Task description: Nothing should appear in the answer except the lines from the one containing "fill: (397, 862) -> (224, 487), removed" through the end of the listing, repeated exactly.

Data for the task:
━━━━━━━━━━
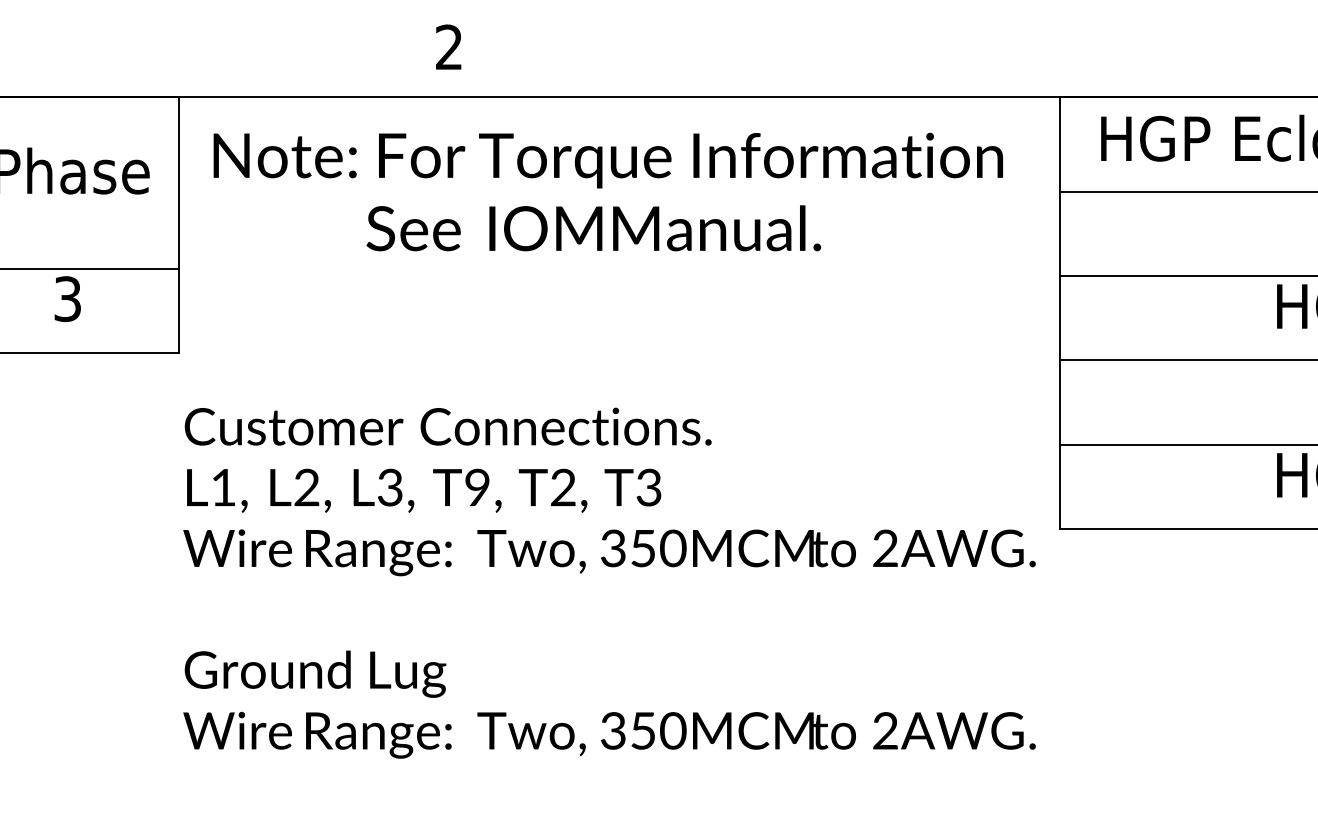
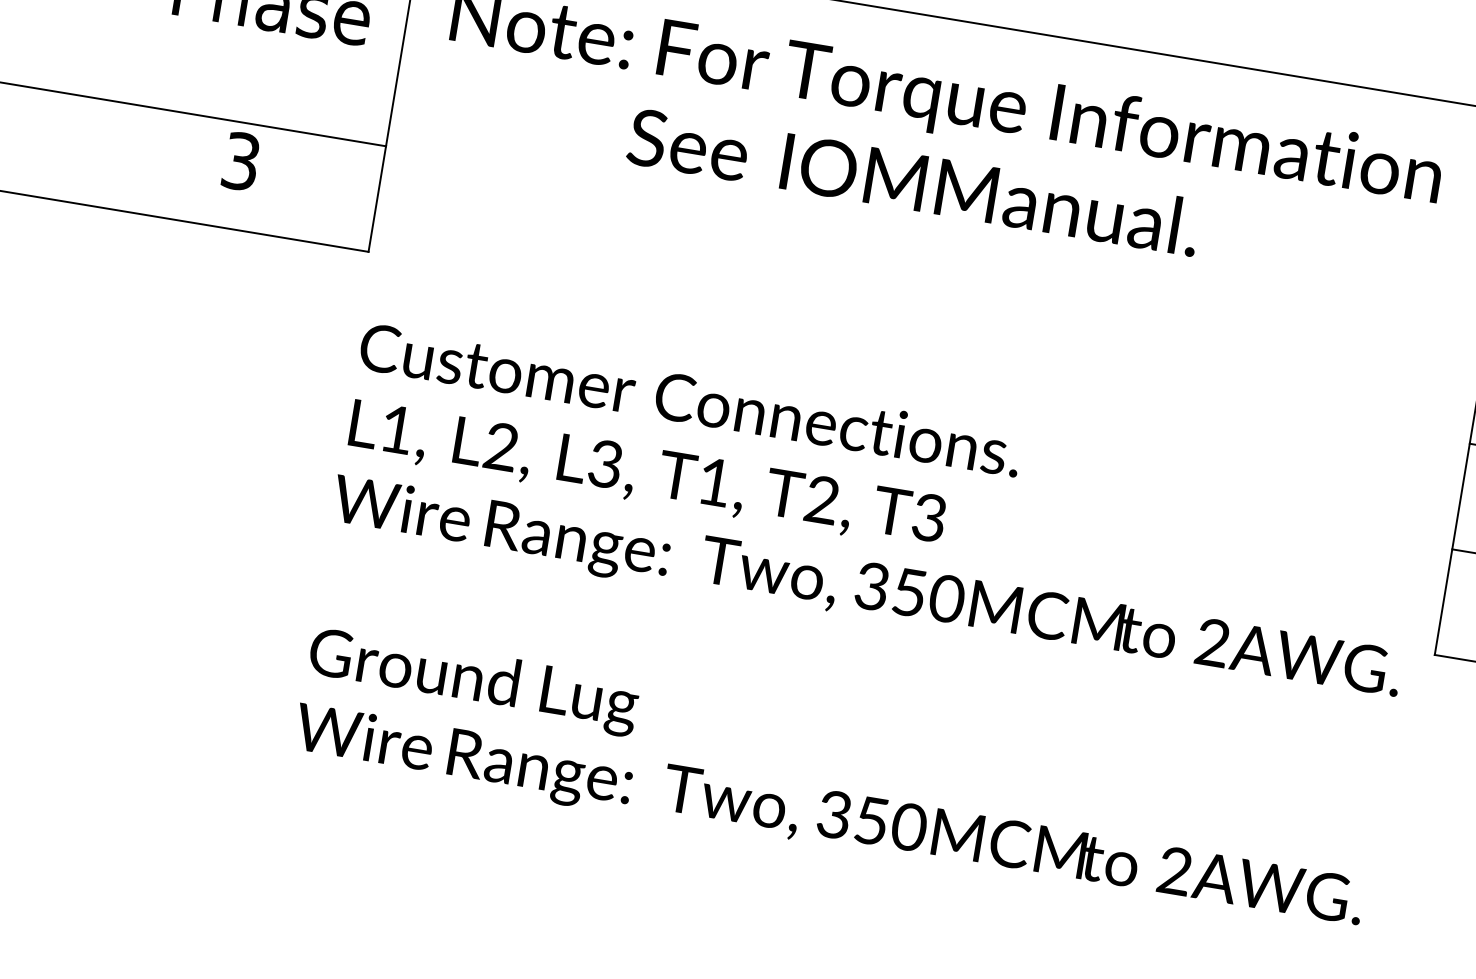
text: (477, 487) -> (714, 482), T9, -> T1,

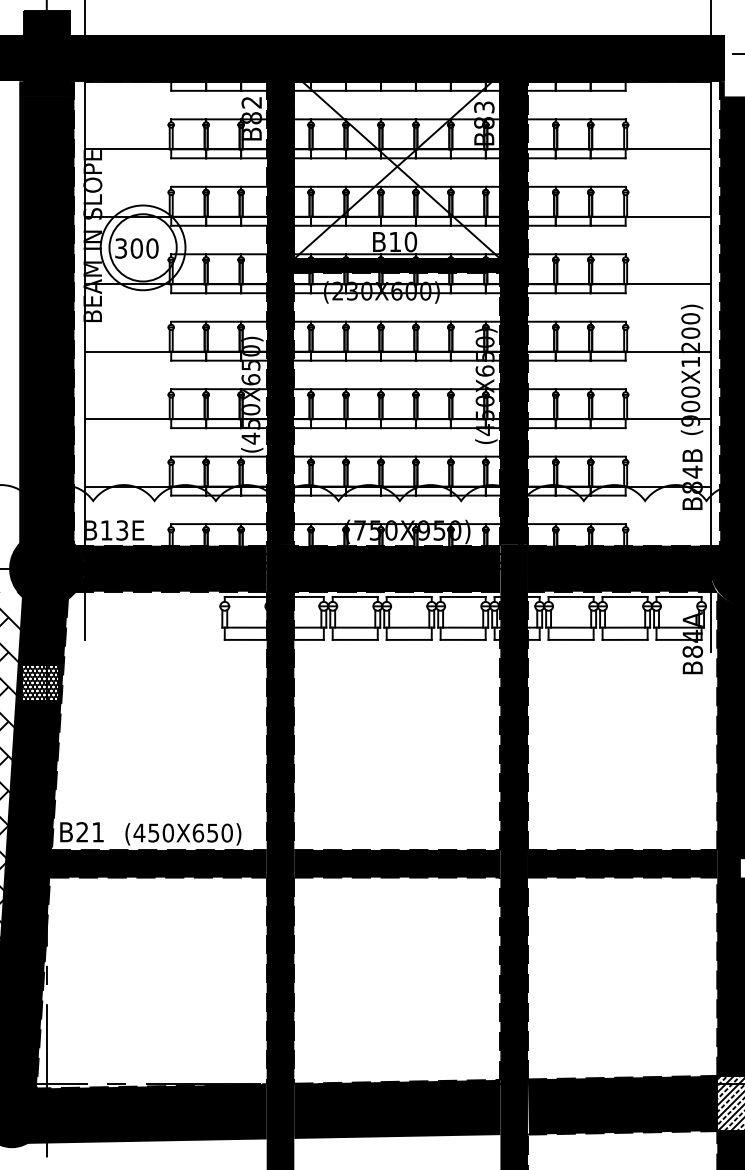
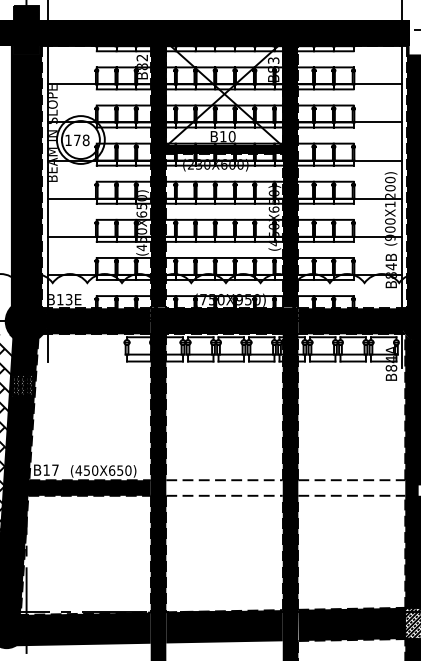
text: (137, 248) -> (77, 140), 300 -> 178
text: (89, 831) -> (50, 469), B21 -> B17
fill: (397, 862) -> (224, 487), removed
fill: (622, 862) -> (351, 487), removed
━━━━━━━━━━
Answer area:
fill: (397, 862) -> (224, 487), removed
fill: (622, 862) -> (351, 487), removed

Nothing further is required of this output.